EXTRACTED TEXT:
[Begin]

In the subsequent wartime years the Poles showed great determination in continuing the struggle. No other nation suffered as much at the hands of its occupiers as did Poland. No occupied nation resisted as tenaciously as Poland. The Polish government, made up of centrist political figures and excluding Communists, re-constituted itself in London, where it raised a very large and tough army from Poles abroad.

Within occupied Poland, a secret underground army was also created. Known as the "Home army" (Armia Krajowa or AK), it eventually grew to a strength of almost 400,000 persons. This clandestine force, gathered in the face of a horrifying German occupation, was larger than that of any other occupied country.

Recognizing that the AK was too lightly armed to succeed in a general uprising, the exiled Polish government decided to husband its underground army and to await the moment when it could strike most effectively. By mid-summer 1944 it appeared that the moment was arriving. That moment, together with its prologue and its painful aftermath, is the subject of Norman Davies' "Rising '44."

[End]

EXCERPTED RECORDS:

[Begin]

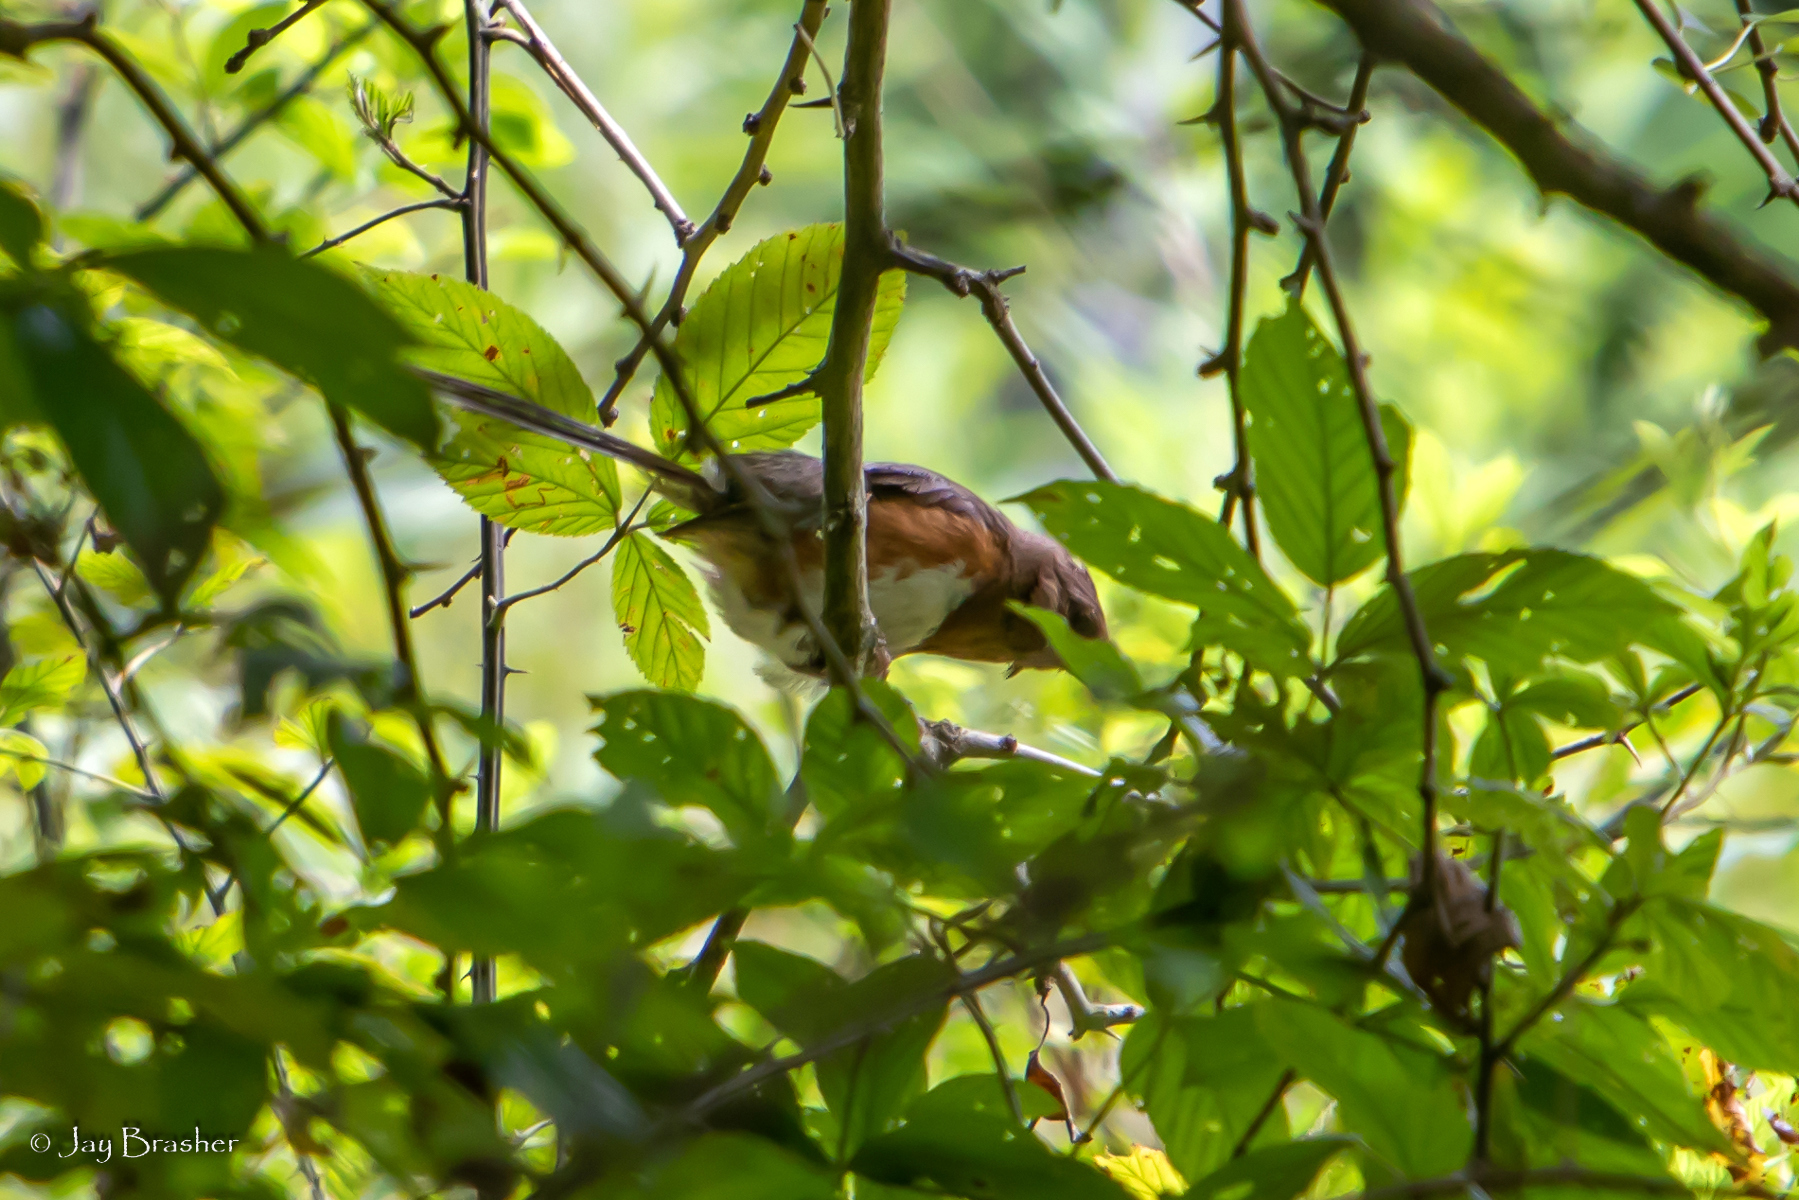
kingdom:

[End]
[Begin]

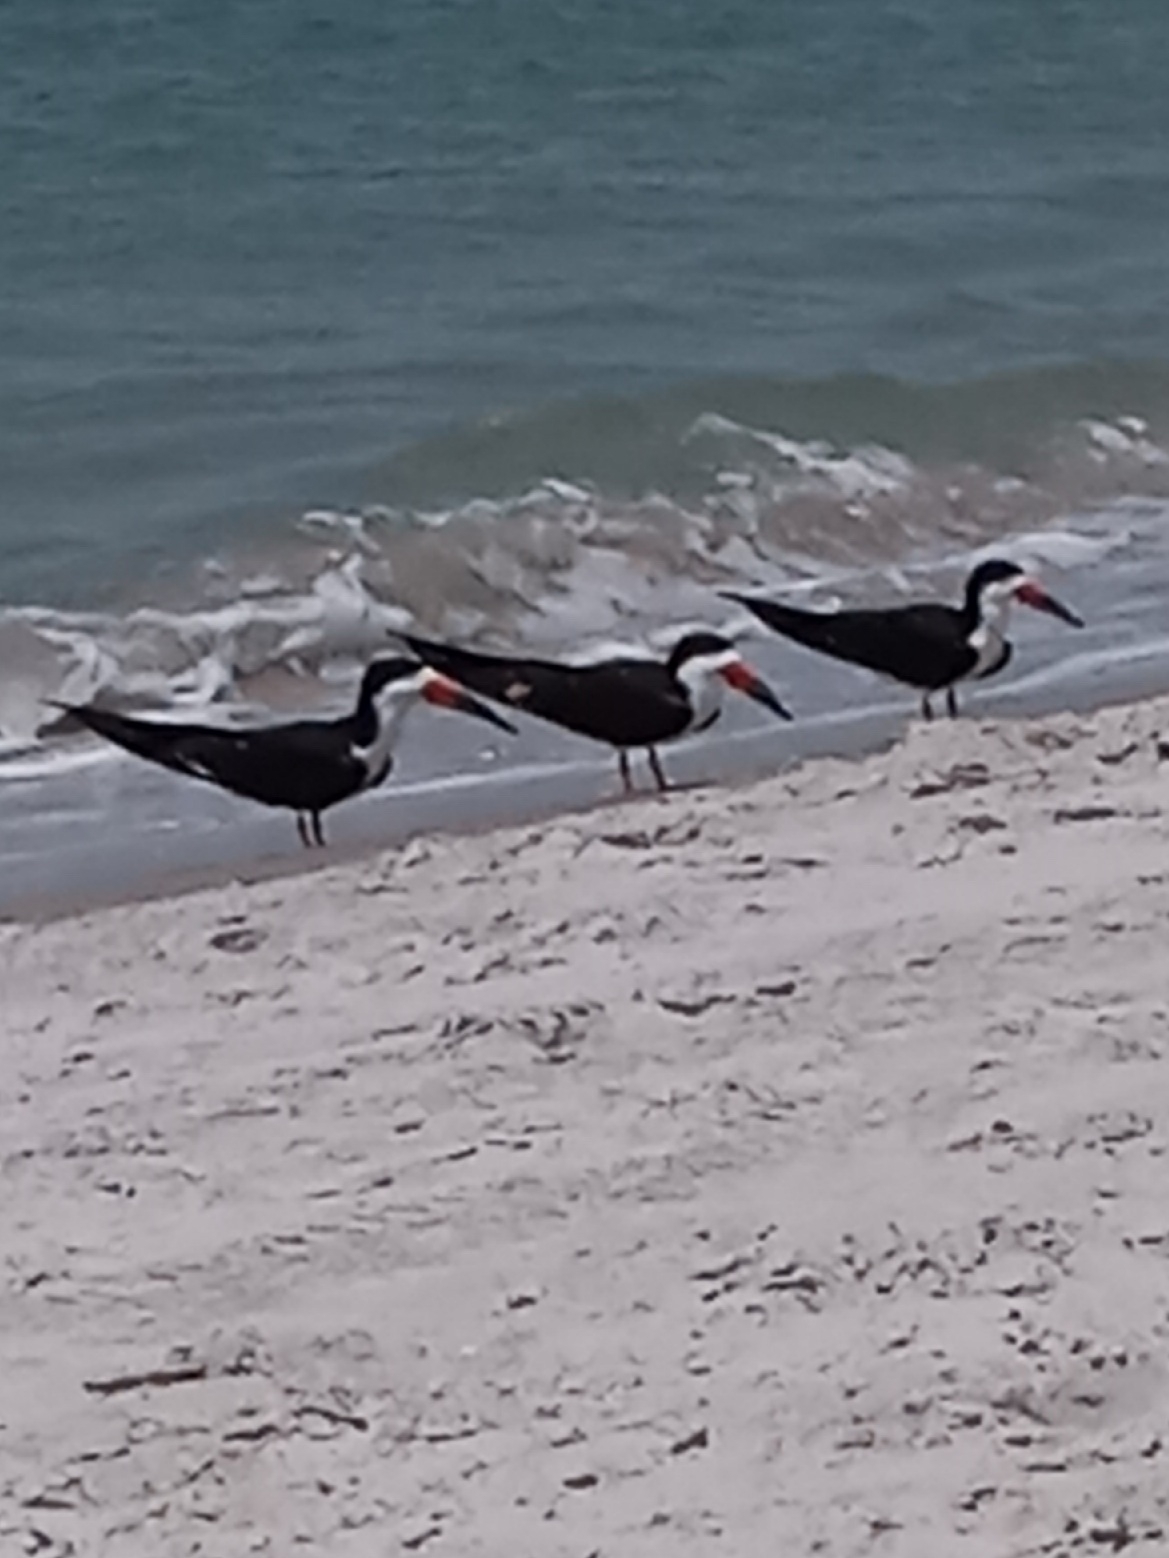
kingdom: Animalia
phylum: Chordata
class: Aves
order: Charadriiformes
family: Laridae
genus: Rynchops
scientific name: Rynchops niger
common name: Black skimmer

[End]

TASKS AND EXERCISES:
A. In the passage on Polish resistance during the war, what strength did the Home Army eventually reach?
B. Carry on the passage about Polish wartime resistance, picking up after its final sentence.

OUTPUTS IN ORDER:
A. Almost 400,000 persons.

B.
Allied armies had landed at Normandy and the Soviet army was driving the German invaders out of Russia. The end of Hitlerite Germany was clearly only a matter of months away.

However, the Polish government did not believe that a German defeat would necessarily restore their nation's independence. It was obvious that the Red army could soon occupy Poland as it crashed through into Germany. The Polish government foresaw

that the USSR would take over and hold onto the eastern third of Poland, which it had seized in 1939.

It was anticipated that the Soviets intended to install their own Polish puppet government and transform the nation into a docile satellite Communist state, to serve as a military barrier against any future resurgent Germany. That is what the Polish government feared, and this was not simply Polish paranoia. It was precisely what Joseph Stalin intended to do.

The Polish government-in-exile looked to the Western Allies, and especially Britain, to protect them against the Soviet menace. They believed that their significant contributions to the anti-Hitlerite cause merited them special consideration from those whose staunch friends they had, indeed, proved themselves to be.

But at the same time the Poles were fully determined to do everything possible in their own defense. Polish military planners developed a scheme by which Poland could both strike at the German enemy as well as preserve its own independence from Soviet takeover.